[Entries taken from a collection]
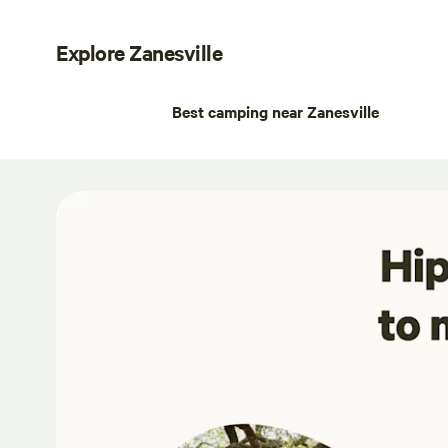
Explore Zanesville
Best camping near Zanesville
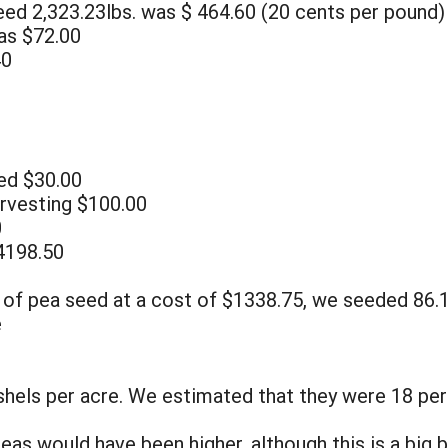
eed 2,323.23lbs. was $ 464.60 (20 cents per pound)
as $72.00
40
eed $30.00
arvesting $100.00
0
4198.50
 of pea seed at a cost of $1338.75, we seeded 86.1
e
hels per acre. We estimated that they were 18 per
s would have been higher, although this is a big b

**TASK BRIEF**
Only the lines that contain the string "Zanesville" should be copied from the entries above.

**ANSWER TO THIS PROBLEM**
Explore Zanesville
Best camping near Zanesville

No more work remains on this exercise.